Como o brasileiro vê o Brasil e os governantes
do Brasil?
Parece que houve gente enriquecendo com as
privatizações do governo tucano, leio isso na Carta Capital. Parece que nunca
houve tanta corrupção como a que grassa no governo petista, leio isso na Veja.
A impressão é de que o Brasil afunda num mar de lama, para repetir a expressão
de Vargas.
Mas não é bem assim. O Brasil melhorou de Itamar
Franco para cá. São 18 anos de estabilidade econômica e política, o que resta
provado até pela quantidade e pela profundidade das denúncias de corrupção, que
antes havia, mas não aparecia.
Então, por que o brasileiro não se comporta mais
como aquele homem cordial e fagueiro de tempos muito piores, como, por exemplo,
os tempos do mar de lama de Vargas? Por que o brasileiro não percebe que o
Brasil evoluiu? Será que o brasileiro “piorou”? Ou será que há mais homens como
o vigia do estacionamento, suando em silêncio, mas contentes com a vida?
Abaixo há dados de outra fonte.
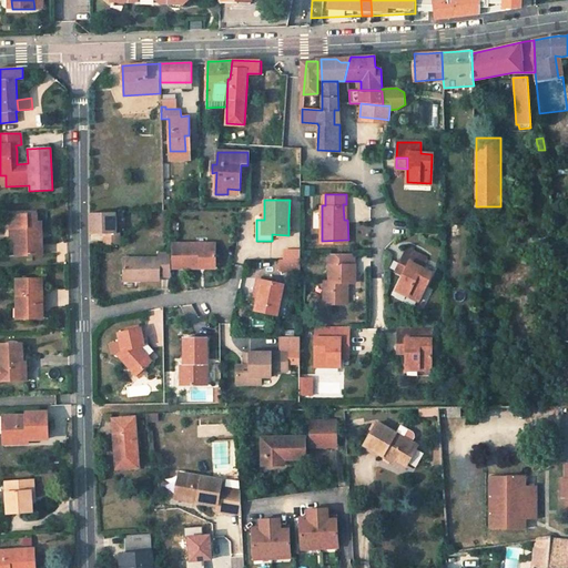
[(115,212),(91,213),(91,225),(91,234),(104,234),(105,245),(120,245),(120,233),(115,233),(115,212)]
* Texto publicado na Zero Hora, 16/12/2011
* Texto publicado na Zero Hora, 16/12/2011
Me surpreendi com a leitura, eu que reclamo tanto da vida, das situações impostas, do calor, do frio, e o sujeito me diz que pior seria se não tivesse emprego. Creio que este seja o grande defeito da humanidade: reclamar. Reclama-se no twitter, reclama-se no facebook. Nunca fui uma pessoa otimista, desde a escola, sempre esperava o pior resultado nas provas, pois se fosse mal realmente, não me surpreenderia. E assim é com as coisas da vida. Senti como se tomasse um murro no meio da cara, como se David Coimbra estivesse escrevendo para mim e dizendo: Acorda Priscila, você não vai sair para brincar? Venha brindar um novo dia. O
sol nasceu, o céu está azul. É tudo lindo como você. Pois é, não quero dizer que acordei achando tudo perfeito, mas, após este texto, garanto que estou refletindo melhor sobre meus próprios conceitos.